Review: Run The Jewels – RTJ4

Jay-Z. Essa é a lista completa de rappers ativos com 45 anos ou mais mantendo ainda uma consistência em alto nível além de El-P e Killer Mike, ambos integrantes do duo Run The Jewels. O sucesso da dupla deve ser ainda mais aclamada se vista a improbabilidade do par: El-P sempre foi um ícone do hip hop alternativo em New York, abrindo caminho pra diversas tendências e artistas (como sonoridades que permitiriam o surgimento de por exemplo Death Grips ou o álbum “Yeezus”), enquanto Killer Mike vem de uma vivência do mundo do tráfico em Atlanta e é um grande militante da causa negra. Como dupla, RTJ tem atualmente a segunda média mais alta de artistas de rap no metacritic, atrás apenas de Kendrick Lamar. Vindo de três álbuns aclamados por crítica e público, Jaime e Michael lançaram agora em 2020 o melhor trabalho de suas carreiras.

Trechos dos dados —
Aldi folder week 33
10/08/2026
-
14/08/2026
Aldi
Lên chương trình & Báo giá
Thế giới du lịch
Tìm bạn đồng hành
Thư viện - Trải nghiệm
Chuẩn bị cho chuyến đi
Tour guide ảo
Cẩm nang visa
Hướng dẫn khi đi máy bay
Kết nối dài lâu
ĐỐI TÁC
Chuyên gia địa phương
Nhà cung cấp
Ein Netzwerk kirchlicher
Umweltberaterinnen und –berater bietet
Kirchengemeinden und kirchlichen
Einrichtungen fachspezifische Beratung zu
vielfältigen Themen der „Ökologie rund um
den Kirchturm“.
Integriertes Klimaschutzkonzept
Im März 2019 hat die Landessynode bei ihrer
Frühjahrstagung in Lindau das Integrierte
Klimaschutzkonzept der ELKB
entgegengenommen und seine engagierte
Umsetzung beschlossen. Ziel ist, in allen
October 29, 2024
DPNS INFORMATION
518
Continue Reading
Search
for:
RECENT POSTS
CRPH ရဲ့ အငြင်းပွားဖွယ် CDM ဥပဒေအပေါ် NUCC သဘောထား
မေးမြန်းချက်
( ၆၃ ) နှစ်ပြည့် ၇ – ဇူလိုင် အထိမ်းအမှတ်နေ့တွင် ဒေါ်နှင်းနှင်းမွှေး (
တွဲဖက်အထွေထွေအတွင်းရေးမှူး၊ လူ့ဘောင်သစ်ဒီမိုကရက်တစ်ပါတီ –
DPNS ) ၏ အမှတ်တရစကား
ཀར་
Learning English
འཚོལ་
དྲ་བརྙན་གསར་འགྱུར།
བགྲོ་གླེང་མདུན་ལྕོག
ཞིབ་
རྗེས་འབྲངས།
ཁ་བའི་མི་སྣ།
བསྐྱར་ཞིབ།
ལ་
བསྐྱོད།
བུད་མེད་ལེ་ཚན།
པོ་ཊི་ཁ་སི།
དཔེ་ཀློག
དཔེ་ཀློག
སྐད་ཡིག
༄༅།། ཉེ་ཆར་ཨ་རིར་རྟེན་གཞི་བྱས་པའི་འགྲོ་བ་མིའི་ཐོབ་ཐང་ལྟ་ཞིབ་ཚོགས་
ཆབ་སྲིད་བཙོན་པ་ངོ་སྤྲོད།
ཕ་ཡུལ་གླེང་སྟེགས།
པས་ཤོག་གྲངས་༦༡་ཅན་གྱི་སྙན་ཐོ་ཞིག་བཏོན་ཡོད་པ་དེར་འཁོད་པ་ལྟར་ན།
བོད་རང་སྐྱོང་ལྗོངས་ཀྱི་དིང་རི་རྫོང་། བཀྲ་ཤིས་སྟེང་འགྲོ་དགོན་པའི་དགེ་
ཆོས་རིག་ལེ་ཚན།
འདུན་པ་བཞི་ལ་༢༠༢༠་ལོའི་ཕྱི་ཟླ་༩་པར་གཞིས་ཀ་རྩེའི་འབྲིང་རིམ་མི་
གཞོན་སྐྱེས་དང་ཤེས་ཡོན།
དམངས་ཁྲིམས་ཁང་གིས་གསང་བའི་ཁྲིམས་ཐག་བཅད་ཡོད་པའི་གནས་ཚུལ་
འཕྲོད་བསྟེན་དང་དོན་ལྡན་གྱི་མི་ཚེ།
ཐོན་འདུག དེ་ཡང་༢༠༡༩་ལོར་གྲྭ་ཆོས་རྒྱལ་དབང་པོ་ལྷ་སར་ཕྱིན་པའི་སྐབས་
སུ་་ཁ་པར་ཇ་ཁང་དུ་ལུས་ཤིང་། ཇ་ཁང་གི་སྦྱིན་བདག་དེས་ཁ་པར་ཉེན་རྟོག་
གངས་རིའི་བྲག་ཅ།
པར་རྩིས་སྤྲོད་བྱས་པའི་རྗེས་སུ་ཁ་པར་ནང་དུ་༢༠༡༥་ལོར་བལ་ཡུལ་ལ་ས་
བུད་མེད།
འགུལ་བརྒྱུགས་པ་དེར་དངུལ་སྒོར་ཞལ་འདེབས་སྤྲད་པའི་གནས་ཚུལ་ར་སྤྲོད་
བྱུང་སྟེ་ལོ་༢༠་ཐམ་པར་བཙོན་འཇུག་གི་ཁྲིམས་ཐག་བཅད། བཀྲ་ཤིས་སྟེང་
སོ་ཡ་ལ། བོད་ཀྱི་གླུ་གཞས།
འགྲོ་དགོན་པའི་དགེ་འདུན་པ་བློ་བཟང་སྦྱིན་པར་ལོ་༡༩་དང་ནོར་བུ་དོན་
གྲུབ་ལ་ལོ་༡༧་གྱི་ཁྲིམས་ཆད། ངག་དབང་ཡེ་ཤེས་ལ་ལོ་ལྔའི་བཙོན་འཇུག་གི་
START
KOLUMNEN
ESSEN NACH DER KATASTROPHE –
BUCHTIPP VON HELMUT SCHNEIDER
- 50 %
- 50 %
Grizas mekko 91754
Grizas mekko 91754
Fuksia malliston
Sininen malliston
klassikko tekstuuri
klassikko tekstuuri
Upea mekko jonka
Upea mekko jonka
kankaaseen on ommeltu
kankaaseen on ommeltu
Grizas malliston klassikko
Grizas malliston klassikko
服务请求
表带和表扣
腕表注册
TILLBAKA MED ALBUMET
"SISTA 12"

Lista de tarefas —
1. Responda às perguntas abaixo com base na resenha de RTJ4.
(a) De que cidade vem Killer Mike?
(b) Qual artista tem, no Metacritic, média mais alta que a do Run The Jewels?
(c) Em que ano a dupla lançou o trabalho que a resenha considera o melhor de suas carreiras?
2. Continue a resenha de RTJ4 a partir do ponto em que ela termina.

Respostas abaixo —
1.
(a) Atlanta.
(b) Kendrick Lamar.
(c) 2020.

2.
RTJ4 pode não pisar em territórios desconhecidos para a dupla ou trazer algo totalmente revolucionário, mas com toda certeza é diferente dos projetos anteriores. Embora seja altamente político, e nessa temática encontre seus melhores versos, o álbum não foca toda sua escrita sobre esse mesmo assunto tal qual o seu antecessor, assim como não gasta uma música inteira pra falar sobre sexo oral (apresenta quase total ausência de piadas sexuais) como feito no segundo projeto; indo além nas comparações, embora bastante experimental e diverso, não varia entre músicas mais rápidas e lentas, recurso comum nos trabalhos anteriores, dessa vez não há espaço para calmaria. Esse álbum traz banger após banger, com uma produção totalmente elétrica e infectante do começo ao fim.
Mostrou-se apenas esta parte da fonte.